Vladimir_Nesov comments on Daniel Kokotajlo’s Shortform

Vladimir_Nesov 22 Feb 2024 1:14 UTC
6 points
2
If allowed to operate in the wild and globally interact with each other (as seems almost inevitable), agents won’t exist strictly within well-defined centralized bureaucracies, the thinking speed that enables impactful research also enables growing elaborate systems of social roles that drive the collective decision making, in a way distinct from individual decision making. Agent-operated firms might be an example where economy drives decisions, but nudges of all kinds can add up at scale, becoming trends that are impossible to steer.
- Daniel Kokotajlo 22 Feb 2024 6:50 UTC
  4 points
  0
  Parent
  But all of the agents will be housed in one or three big companies. Probably one. And they’ll basically all be copies of one to ten base models. And the prompts and RLHF the companies use will be pretty similar. And the smartest agents will at any given time be only deployed internally, at least until ASI.
  - Vladimir_Nesov 22 Feb 2024 15:00 UTC
    4 points
    0
    Parent
    The premise is autonomous agents at near-human level with propensity and opportunity to establish global lines of communication with each other. Being served via API doesn’t in itself control what agents do, especially if users can ask the agents to do all sorts of things and so there are no predefined airtight guardrails on what they end up doing and why. Large context and possibly custom tuning also makes activities of instances very dissimilar, so being based on the same base model is not obviously crucial.

========================

▶ **Complete the following**
A – Translate this sentence from the comment thread into Spanish: "And they’ll basically all be copies of one to ten base models."
B – Return the passage of the comment thread between "- Daniel Kokotajlo" and "least until ASI.", inclusive, copied word for word.

▶ **Dataset records**
========================

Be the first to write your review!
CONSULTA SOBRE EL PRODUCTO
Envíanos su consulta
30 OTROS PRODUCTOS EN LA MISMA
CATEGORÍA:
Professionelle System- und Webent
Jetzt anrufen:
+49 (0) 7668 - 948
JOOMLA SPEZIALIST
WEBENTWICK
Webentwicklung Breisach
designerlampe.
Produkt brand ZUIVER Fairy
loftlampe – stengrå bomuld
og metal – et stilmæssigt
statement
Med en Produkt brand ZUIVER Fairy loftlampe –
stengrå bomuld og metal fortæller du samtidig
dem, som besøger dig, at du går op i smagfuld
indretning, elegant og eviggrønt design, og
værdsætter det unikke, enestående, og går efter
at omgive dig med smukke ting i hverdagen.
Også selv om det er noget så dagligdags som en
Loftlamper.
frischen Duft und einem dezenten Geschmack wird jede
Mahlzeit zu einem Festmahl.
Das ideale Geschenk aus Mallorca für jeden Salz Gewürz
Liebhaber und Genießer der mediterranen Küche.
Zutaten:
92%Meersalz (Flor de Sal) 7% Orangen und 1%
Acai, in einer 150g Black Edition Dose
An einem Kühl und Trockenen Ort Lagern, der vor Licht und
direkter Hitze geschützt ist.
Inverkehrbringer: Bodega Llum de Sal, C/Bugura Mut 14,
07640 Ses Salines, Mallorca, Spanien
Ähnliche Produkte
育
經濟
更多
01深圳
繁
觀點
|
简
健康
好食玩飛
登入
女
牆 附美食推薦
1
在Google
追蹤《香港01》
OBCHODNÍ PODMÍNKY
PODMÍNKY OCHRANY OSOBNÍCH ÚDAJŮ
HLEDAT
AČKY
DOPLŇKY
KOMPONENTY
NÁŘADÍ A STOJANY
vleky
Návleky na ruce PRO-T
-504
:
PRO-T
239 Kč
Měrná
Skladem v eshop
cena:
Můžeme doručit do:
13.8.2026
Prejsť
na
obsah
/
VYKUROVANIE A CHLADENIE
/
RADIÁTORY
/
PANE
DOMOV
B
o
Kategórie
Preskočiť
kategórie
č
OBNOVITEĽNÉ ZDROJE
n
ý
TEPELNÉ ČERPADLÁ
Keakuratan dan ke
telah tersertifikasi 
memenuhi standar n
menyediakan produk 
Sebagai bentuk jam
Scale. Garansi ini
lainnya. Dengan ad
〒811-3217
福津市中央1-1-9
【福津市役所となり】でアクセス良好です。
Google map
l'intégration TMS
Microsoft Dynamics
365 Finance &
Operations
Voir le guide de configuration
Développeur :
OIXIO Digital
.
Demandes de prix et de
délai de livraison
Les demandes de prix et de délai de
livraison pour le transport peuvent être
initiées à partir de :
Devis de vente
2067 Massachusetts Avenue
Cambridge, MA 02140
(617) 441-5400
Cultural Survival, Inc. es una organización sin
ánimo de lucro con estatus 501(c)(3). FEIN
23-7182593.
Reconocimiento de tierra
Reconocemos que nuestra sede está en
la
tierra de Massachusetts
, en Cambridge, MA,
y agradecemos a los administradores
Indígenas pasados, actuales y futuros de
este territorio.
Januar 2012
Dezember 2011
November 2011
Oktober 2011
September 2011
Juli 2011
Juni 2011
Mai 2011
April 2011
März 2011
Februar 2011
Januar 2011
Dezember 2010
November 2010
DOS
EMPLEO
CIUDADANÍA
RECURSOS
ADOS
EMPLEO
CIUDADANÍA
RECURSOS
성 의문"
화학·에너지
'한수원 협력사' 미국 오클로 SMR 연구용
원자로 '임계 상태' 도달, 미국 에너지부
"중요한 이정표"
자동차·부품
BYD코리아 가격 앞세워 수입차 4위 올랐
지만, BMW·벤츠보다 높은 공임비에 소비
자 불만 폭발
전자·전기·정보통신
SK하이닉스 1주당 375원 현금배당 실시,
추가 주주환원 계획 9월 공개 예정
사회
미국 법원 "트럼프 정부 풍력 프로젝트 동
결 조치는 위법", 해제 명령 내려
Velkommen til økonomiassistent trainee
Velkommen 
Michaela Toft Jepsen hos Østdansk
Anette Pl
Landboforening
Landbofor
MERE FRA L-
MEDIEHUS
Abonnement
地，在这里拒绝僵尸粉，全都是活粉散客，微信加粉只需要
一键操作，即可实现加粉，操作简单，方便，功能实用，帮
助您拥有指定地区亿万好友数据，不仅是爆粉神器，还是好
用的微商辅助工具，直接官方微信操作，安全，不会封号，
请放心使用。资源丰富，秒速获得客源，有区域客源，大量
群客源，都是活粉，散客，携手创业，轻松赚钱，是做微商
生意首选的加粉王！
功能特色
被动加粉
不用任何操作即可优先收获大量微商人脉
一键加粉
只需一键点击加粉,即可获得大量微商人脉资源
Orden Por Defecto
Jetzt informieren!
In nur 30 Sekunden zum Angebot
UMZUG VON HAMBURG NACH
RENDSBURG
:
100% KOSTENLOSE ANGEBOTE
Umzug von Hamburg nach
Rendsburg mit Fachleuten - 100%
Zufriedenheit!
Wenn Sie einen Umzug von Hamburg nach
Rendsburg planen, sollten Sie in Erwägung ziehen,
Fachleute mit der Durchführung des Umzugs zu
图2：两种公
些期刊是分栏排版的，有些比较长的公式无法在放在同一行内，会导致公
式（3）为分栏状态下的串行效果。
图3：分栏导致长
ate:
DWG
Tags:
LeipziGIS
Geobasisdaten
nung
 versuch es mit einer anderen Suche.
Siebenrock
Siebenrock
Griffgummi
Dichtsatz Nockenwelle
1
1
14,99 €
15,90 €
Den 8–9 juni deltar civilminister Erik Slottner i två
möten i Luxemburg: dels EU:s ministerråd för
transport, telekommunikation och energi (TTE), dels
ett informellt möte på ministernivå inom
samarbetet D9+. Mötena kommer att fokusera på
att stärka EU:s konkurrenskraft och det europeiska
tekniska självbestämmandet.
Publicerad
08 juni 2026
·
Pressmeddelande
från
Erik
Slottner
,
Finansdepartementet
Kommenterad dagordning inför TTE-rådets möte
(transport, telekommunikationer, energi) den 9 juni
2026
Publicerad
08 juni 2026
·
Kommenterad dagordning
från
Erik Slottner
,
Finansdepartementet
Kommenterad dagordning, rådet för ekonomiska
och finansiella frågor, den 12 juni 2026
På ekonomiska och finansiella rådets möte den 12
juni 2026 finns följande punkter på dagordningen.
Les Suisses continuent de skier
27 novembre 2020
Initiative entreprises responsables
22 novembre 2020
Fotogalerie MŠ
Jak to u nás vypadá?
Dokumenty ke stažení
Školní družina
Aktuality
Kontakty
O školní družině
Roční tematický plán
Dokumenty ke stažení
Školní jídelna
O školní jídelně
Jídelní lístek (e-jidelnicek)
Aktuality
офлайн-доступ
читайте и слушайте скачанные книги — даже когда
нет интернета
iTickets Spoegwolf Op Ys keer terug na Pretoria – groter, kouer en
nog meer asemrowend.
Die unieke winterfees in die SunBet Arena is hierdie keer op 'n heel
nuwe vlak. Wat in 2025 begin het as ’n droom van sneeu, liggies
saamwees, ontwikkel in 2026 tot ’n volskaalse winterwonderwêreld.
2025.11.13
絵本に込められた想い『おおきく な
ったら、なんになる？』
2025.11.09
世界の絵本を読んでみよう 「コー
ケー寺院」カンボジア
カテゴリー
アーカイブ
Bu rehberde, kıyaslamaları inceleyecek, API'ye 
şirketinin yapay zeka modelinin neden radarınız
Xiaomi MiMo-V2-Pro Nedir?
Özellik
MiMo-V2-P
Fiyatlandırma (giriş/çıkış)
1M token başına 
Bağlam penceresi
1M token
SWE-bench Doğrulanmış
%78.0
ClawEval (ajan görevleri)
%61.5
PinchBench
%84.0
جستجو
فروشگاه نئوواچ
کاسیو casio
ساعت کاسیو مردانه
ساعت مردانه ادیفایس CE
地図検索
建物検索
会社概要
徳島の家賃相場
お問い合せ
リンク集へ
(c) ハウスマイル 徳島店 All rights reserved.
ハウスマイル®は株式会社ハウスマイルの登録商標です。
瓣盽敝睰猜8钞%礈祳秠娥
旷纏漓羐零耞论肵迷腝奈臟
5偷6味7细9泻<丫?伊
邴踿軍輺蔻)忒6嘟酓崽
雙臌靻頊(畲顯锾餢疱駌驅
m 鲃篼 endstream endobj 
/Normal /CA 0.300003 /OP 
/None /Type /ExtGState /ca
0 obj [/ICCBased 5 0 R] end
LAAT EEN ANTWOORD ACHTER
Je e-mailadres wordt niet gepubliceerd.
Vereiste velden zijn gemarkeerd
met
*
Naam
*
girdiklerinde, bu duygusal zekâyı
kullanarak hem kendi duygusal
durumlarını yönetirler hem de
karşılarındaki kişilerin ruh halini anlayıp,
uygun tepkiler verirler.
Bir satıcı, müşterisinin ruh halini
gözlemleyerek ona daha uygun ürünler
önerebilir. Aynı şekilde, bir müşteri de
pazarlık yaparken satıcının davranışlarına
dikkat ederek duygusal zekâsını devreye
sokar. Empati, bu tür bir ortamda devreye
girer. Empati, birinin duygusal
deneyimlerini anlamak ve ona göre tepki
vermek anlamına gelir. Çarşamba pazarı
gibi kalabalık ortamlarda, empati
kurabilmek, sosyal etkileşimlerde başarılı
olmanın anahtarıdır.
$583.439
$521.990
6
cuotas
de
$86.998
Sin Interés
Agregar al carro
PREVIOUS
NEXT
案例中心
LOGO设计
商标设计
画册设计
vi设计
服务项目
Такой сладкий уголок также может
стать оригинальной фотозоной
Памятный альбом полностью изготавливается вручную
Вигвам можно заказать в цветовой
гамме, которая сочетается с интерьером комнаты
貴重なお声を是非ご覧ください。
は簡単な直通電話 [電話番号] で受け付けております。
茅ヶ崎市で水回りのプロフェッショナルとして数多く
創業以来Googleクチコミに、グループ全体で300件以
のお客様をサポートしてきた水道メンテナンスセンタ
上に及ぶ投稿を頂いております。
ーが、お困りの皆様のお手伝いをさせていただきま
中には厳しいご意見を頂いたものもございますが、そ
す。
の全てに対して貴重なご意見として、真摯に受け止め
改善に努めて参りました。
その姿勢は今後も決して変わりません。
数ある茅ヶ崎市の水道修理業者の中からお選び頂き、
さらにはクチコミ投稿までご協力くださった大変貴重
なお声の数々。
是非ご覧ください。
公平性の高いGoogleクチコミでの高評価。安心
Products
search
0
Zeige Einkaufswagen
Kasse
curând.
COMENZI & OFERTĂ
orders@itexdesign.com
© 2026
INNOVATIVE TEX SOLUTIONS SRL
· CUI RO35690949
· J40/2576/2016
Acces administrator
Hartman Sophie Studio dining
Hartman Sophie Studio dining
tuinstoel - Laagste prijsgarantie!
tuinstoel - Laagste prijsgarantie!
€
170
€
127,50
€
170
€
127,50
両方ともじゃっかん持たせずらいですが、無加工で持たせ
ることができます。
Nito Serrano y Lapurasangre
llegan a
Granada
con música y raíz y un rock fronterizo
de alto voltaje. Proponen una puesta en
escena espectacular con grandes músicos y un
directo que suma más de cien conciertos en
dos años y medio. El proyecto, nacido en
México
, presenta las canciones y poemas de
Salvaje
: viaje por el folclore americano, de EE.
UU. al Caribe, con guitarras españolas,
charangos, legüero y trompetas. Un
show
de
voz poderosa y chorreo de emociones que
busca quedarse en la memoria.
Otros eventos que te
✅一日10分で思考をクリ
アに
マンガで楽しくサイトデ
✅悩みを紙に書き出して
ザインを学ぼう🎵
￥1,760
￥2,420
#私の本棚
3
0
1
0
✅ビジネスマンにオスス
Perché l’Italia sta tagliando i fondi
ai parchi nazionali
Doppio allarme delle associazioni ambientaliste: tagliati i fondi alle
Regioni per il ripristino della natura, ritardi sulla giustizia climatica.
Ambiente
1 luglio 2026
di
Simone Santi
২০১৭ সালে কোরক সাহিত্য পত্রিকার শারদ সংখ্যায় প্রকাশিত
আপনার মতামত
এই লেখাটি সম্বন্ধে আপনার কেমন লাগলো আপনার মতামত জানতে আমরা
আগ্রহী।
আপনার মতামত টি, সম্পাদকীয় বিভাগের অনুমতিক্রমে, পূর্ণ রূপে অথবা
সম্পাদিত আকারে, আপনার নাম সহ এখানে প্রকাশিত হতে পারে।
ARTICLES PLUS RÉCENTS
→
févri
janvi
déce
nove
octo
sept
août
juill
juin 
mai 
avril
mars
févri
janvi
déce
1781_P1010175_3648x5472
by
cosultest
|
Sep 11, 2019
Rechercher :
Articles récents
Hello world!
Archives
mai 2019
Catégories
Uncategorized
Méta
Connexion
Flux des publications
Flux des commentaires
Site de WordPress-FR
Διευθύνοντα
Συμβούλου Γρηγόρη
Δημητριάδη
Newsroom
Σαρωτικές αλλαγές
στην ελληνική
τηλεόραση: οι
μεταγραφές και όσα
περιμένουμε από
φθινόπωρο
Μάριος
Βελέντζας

========================

▶ **Numbered answers**
A – Y básicamente todos serán copias de uno a diez modelos base.

B –
- Daniel Kokotajlo 22 Feb 2024 6:50 UTC
  4 points
  0
  Parent
  But all of the agents will be housed in one or three big companies. Probably one. And they’ll basically all be copies of one to ten base models. And the prompts and RLHF the companies use will be pretty similar. And the smartest agents will at any given time be only deployed internally, at least until ASI.